Was the period in the ’90s, just before that mainstream exposure, a pinnacle?

In some ways, alternative comics of the ’90s were so good because the mainstream sucked so much at that time. Now, the mainstream has upped its game tremendously. The same way that in the ’80s, punk rockers could be like, “You couch potatoes—TV is crap, the real culture is out in the clubs.” Whereas now, a lot of the high-art culture has been happening in TV. It’s not like all these people are sitting at home watching Three’s Company while there’s a Sonic Youth show down the street. I feel the same with comic books. There was a period in the ’90s when all the trashy Rob Liefeld stuff had taken over the mainstream. The mainstream took a nosedive in the early ’90s right at the moment that Fantagraphics and all these things sprung up to take its place.

It was all very Northwest, like the music at the time.

I remember being in Seattle in ’93 or ’94 to see the Grateful Dead and thinking, Wow, this is the comic book mecca. Except alternative music kind of exploded by the mid-’90s. You started having all the Stone Temple Pilots and post-post-Nirvana stuff. Whereas comic books just kept bubbling under without the attention of the mainstream. In retrospect, it seems like a golden time. You would walk into the store and get that new issue of Eightball and it was just unbelievable. I was aware of the fact that somebody needed to draw as good as the Hernandez Brothers and write as good as Alan Moore. And when Eightball hit, especially the first issue of “David Boring,” the door opened. This was it. This was the moment. And then it was gone. The second issue of “David Boring” was great but not a leap forward, and then the third was a disappointment. And that was it. That was the end of Optic Nerve. Peepshow stopped coming out. None of those guys ever did anything. It was the end of that alternative boom of the ’90s.

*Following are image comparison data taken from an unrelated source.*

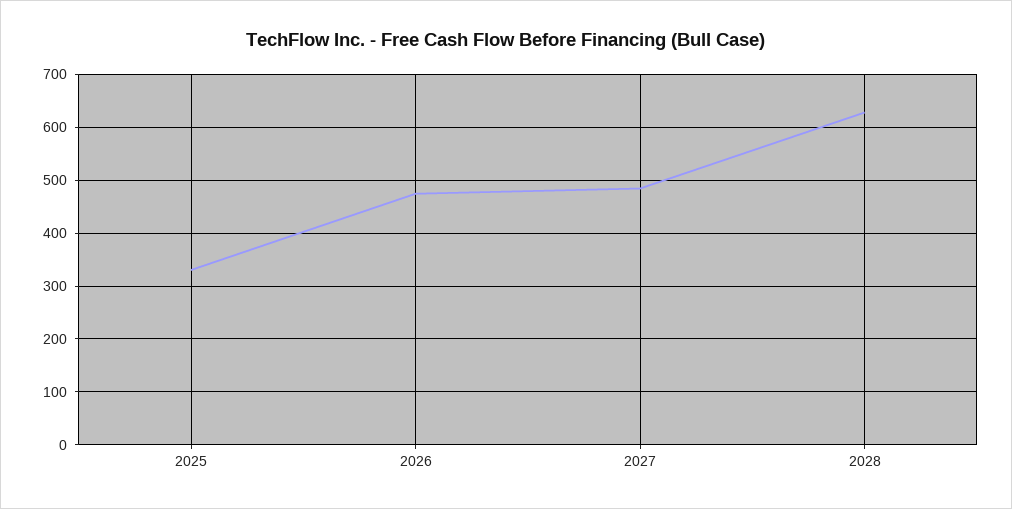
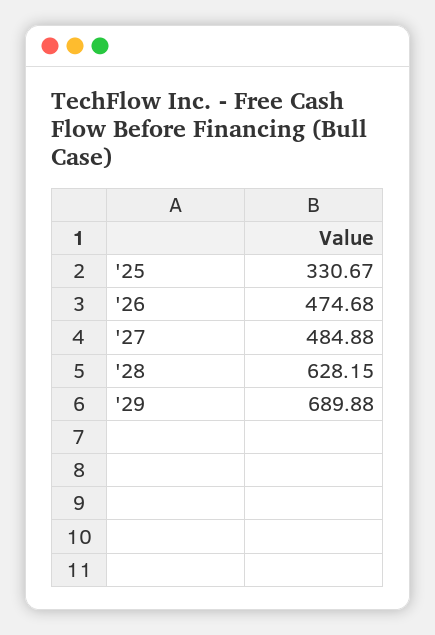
  {
    "2025": 330.67,
    "2026": 474.68,
    "2027": 484.88,
-   "2028": 628.15
+   "2028": 628.15,
+   "'29": 689.88
  }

A sketchbook comic from 2010.
A sketchbook comic from 2010.

This happened across cultures in the ’90s. You had a period of idealism with Clinton, but by the late ’90s money was everywhere and it led to the disaster of George Bush. A lot from the period went unrealized. Why do you think this happened? Was Generation X simply too small to compete with the Baby Boomers?

There are a lot of factors at play. I feel like the late ’90s was the absolute pinnacle of obscurest culture in the two minutes prior to the Internet. The kind of cultural recall that you found in Eightball, or the dark, dusty past of forgotten toys and forgotten design elements that was in Acme Novelty Library, or what Dr. Dre brought to hip-hop. When Dr. Dre is sampling Funkadelic in 1992, those records were only 20 years old. But they seemed to come from 100 years ago. It was like an excavation of a completely lost world. Or Yo La Tengo and the influences that they’re weaving together on Electr-O-Pura. When the Internet really hit around 2000, those skills of being the repository of the accumulated knowledge of those lost cultures, it was like a water balloon that spread a leak and left a pool of water everywhere.

Everybody knows the Feelies now—or at least can find out in ten seconds.

Right. My record collection—my pride, the years of searching that it took me to find every Love record, or every Country Joe and the Fish record…people don’t have the dust to dig through. It’s just there. What we have lost so irrevocably is lost culture.

We lost something by finding it.

Yes. Also, culture doesn’t move. I’m always thinking about the compression of time. The difference between the Rolling Stones in 1965 and 1985—that’s 20 years. That’s a band that started in 1995. Or in 1980, when we’re little kids, there’s rap music and Blondie on the radio. And Jimi Hendrix had only died ten years earlier! Hendrix’s first album had come out 13 years prior, which is the difference between now and 2002. If it was 1980 right now, Hendrix’s first album would have come out after the Twin Towers were destroyed. Here I am! I finally get the opportunity to do an interview about comics and I talk about music.